Both of the GSEs submitted their equitable housing finance plans to the FHFA before year-end, but they have yet to be approved and implemented. An FHFA spokesperson said this week that the agency could not provide an update on when the plans would be put into place.

In December 2021, HUD Sec. Marcia Fudge wrote that the tailored lending programs “are lawful under ECOA generally are not barred by the Fair Housing Act.”

Demetria McCain, principal deputy assistant secretary for fair housing and equal opportunity, also penned a legal memo to encourage lenders to develop lending programs tailored “to assist … economically disadvantaged classes of persons and first time homebuyers.”

In February, all of the banking regulatory agencies, the CFPB, the Department of Justice, HUD and the FHFA issued a rare interagency statement encouraging lenders to “explore opportunities to develop” special purpose credit programs.

McCain, during the panel discussion, said that lenders “just need to do it,” and that the barriers to creating the tailored lending programs are more “perceived than real.”

Lenders have raised concerns about the legality of special purpose credit programs, and have expressed reluctance to provide the documentation necessary to develop the programs, which some see as an admission of wrongdoing.
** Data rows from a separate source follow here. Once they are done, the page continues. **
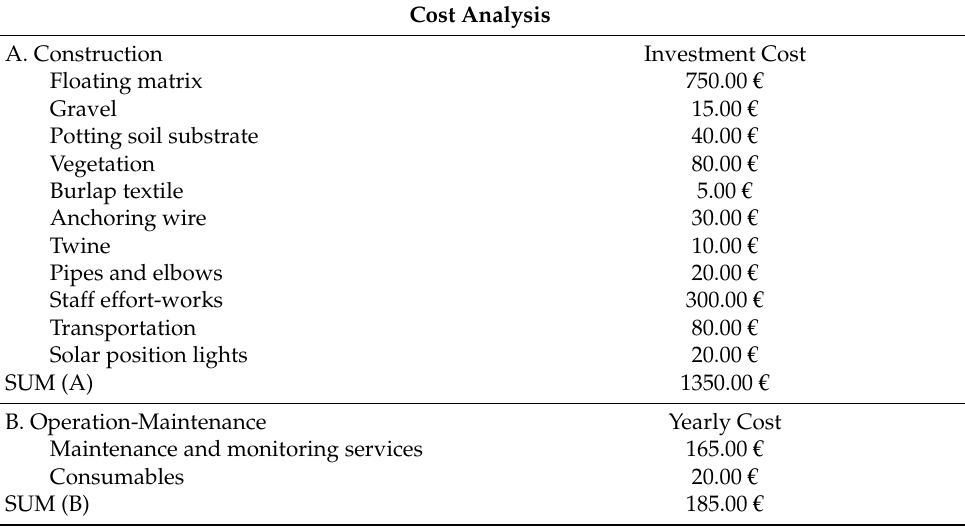
Table 6. Cost analysis of the FW system construction and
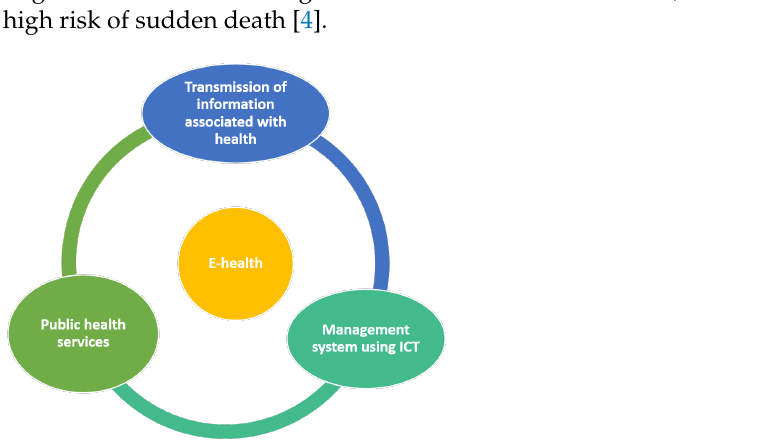
Figure 1. The three pillars for an e-health system proposed by the WHO.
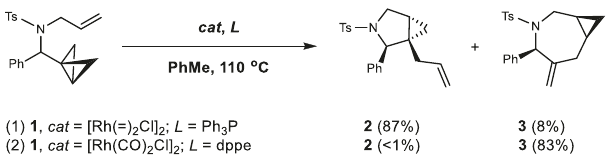
Fig. 1 | Ligand-controlled reaction outcome. Regio- and diastereoselectivity of Rh(I)-catalyzed cycloisomerizationsof bicyclo[1.1.0]butanes.Underthecatalysisof Rh(I)/PPh 3 , the reaction mainly generates fi ve-membered product ( 2 ). In contrast, employing Rh(I)/dppe as catalyst favors seven-membered product ( 3 ) formation.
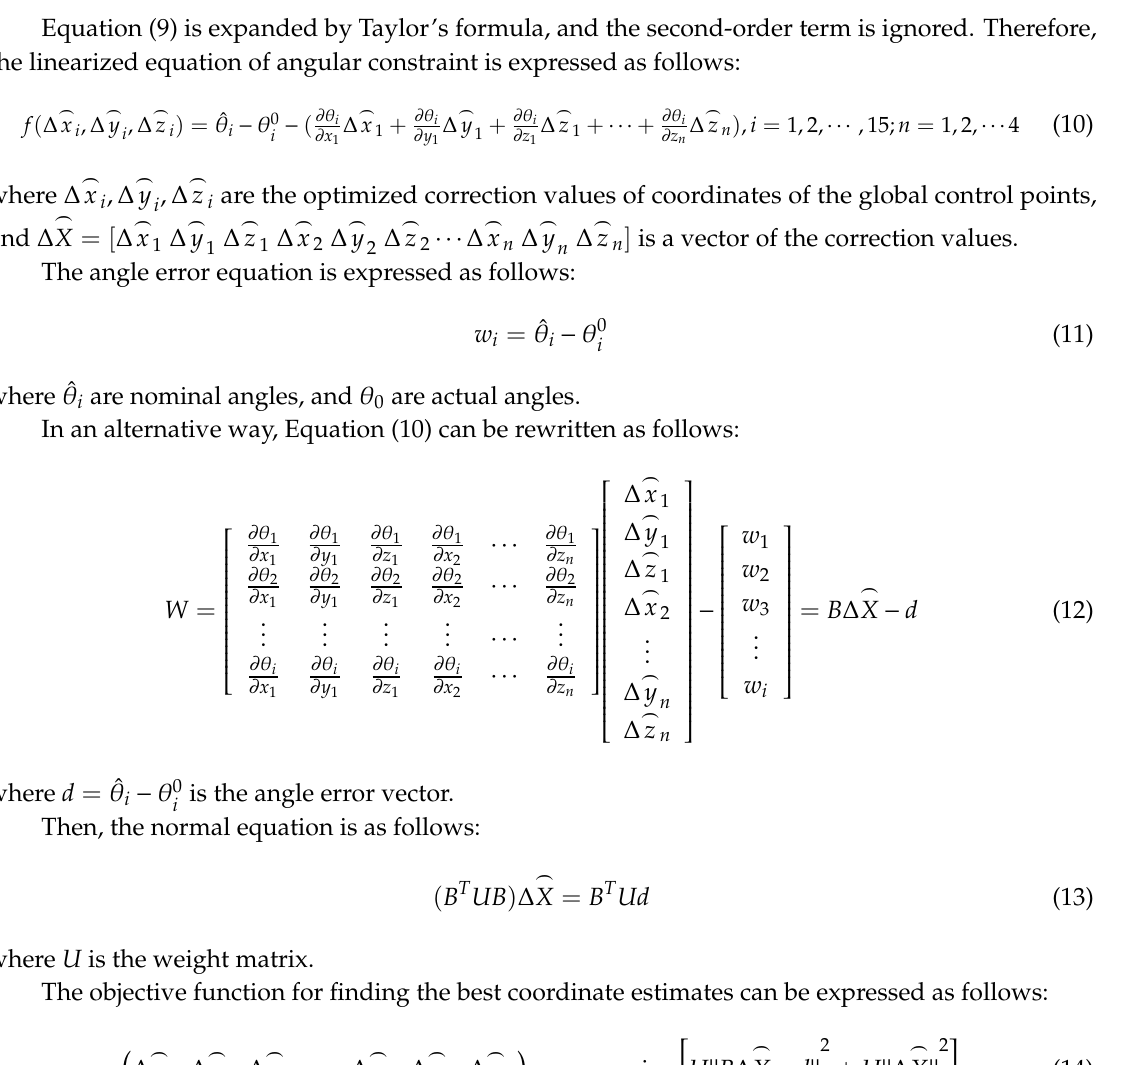
Figure 5. Schematic of the spatial angle.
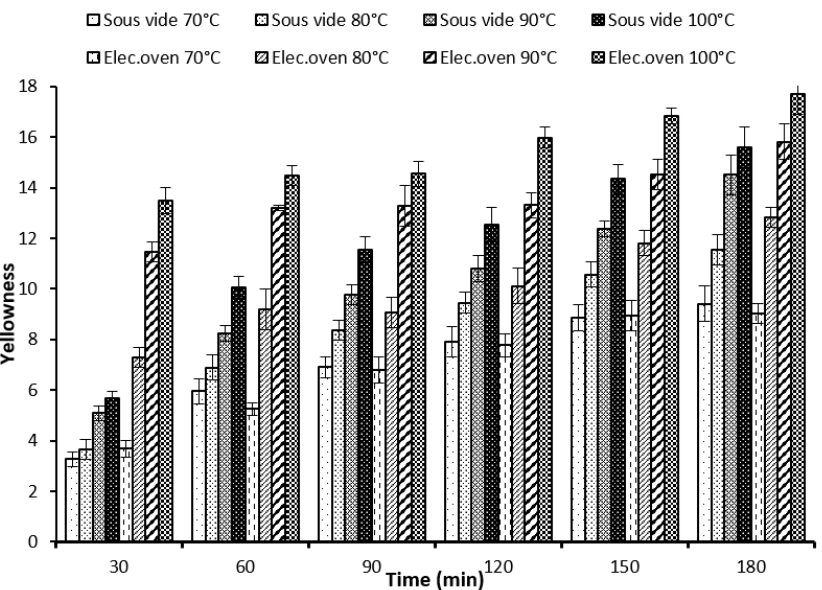
Figure 7. The effect of the cooking method (sous vide vs electrical oven) on the camel meat color components (yellowness b*) at different combinations of temperature and time. components (yellowness b*) at different combinations of temperature and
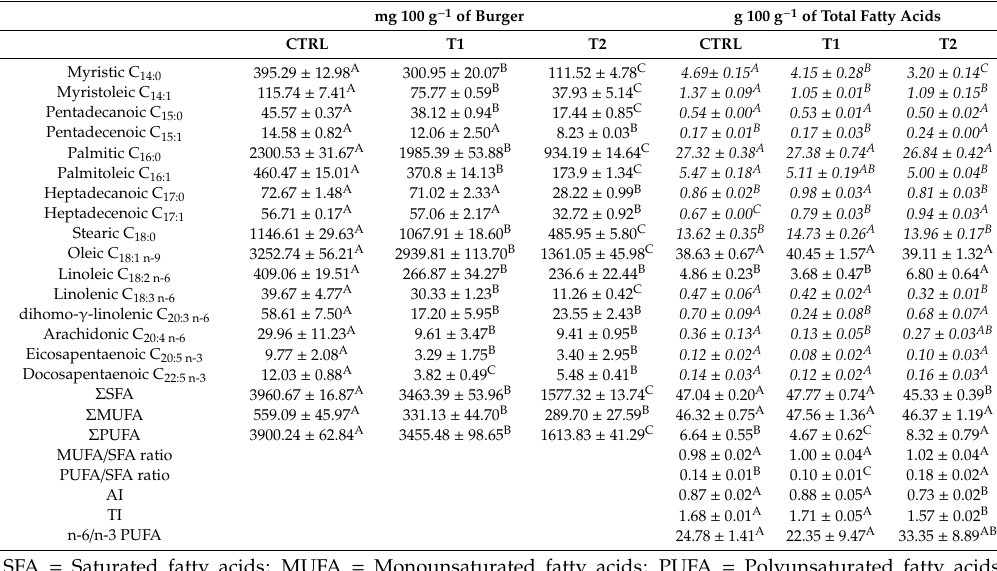
Table 3. Fatty acid composition (g 100 g − 1 of burger and g 100 g − 1 of fatty acids) and the nutritional index of the beef burger without fat substitution (CTRL) and at 50% (T1) and 100% (T2) of fat substitution with an oat-hull-based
Lenders have pointed out that special purpose credit programs have been used as punishment for wrongdoings.

In 2018, to settle charges of redlining, the DOJ ordered Minnesota-based KleinBank to invest at least $300,000 in a special purpose credit program over three years to offer residents of majority-minority census tracts mortgage and home improvement loans on a “more affordable basis than otherwise available from KleinBank.”